Once upon a time, in the mountains of Kanagawa Prefecture, a wild boar came down from the forest into the town of Hadano. The creature began to run amuck, charging at the townspeople and causing injuries. Attempts to subdue the beast were unsuccessful, until eventually one man, who had pledged to protect the town, slew the boar with his spear.

And oh, the time upon which this incident happened was just a few days ago.

On Thursday morning, a male boar appeared at one of the entrances to the Aeon Hadano shopping center, where it charged at an 83-year-old woman who suffered injuries to her head from falling to the ground as she tried to dodge the attack. The boar then made its way about 200 meters (656 feet) down the street, where it attacked a man in his 30s, leaving him with wounds to his left leg.

The boar was next seen running around the athletic field of Suehiro Elementary School, roughly 400 meters away from the shopping center. It was still there when city animal control employees arrived on the scene, and they first attempted to incapacitate the boar using a prod that delivers electric shocks.

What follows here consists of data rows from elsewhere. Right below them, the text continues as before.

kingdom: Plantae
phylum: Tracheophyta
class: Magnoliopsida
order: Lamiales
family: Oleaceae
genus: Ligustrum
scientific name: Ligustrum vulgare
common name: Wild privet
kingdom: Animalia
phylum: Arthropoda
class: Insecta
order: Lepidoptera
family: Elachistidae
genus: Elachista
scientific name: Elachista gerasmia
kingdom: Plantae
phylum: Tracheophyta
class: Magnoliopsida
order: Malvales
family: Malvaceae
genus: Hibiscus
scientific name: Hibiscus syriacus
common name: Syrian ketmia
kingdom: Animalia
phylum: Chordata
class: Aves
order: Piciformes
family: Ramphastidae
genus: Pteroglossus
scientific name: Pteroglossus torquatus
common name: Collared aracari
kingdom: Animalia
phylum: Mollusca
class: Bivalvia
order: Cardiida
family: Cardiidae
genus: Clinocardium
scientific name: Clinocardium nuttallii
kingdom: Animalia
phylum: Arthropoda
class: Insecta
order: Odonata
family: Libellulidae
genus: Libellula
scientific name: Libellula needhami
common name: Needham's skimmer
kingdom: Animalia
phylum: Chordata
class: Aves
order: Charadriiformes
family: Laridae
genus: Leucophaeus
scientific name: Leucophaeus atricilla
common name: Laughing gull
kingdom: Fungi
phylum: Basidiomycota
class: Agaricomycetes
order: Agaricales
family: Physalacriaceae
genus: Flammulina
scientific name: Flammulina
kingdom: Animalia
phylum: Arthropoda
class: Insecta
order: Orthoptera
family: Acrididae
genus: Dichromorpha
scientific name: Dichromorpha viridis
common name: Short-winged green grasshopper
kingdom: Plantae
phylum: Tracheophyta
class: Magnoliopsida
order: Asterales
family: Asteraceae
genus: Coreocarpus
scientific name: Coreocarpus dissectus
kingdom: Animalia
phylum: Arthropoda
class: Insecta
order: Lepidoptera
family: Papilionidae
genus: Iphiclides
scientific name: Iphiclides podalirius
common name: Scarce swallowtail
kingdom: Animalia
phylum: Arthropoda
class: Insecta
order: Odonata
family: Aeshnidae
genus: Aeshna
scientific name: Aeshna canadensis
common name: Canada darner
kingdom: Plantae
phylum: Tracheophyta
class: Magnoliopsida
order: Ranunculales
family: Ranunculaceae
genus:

This had little effect, though, as the boar, estimated at 120 centimeters (47.2 inches) long and 80 kilograms (176 pounds) in weight, brushed the apparatus back and charged multiple times at the animal control staff. It was then that Masahiro Iwata, deputy chief of Hadano’s Agricultural Promotion Division, stabbed the boar with a spear with a 150-centimeter shaft and 24-centimter bladed head, killing it.

▼ Iwata displays both the two-pronged electric prod and the spear that were used.

▼ The spearhead appears to be matagi nagasa, a type of traditional hunting knife originally used in Japan’s northeastern Tohoku region for hunting large game such as bears, attached to a pole.

Luckily, the school’s children were all inside at the time, sparing them both from risk of injury and the trauma of seeing a wild animal being killed with a melee weapon. Boars and other potentially dangerous wildlife being put down in the interest of protecting human residents isn’t unusual in Japan, but animal control/hunters usually use rifles, not spears, and online commenters were surprised to see that the Hadano apparently keeps such old-school weaponry on hand.

“Never would have thought there’s a modern-day city with its own spear, or that they’d actually end up using it.”
“So they have a city employee who can kill a boar with a spear. Is he a samurai?”
“Guy is like an RPG protagonist.”
“Apparently there are warriors mixed in with the city officials.”
“Whoa, Hadano is hardcore.”

The city hasn’t issued any statement about why a spear was used instead of a rifle, but the incident taking place on school grounds, and a subsequent desire to eliminate any chance of a stray shot hitting a building with children inside, may have been a factor.

The boar’s body was transported to a local facility that specializes in the cleaning of wild game, and its meat will be supplied to nearby restaurants. It’s too bad, though, that the city and the animal couldn’t have just talked things out, though, like the police officer and wild boar did in Nagoya recently.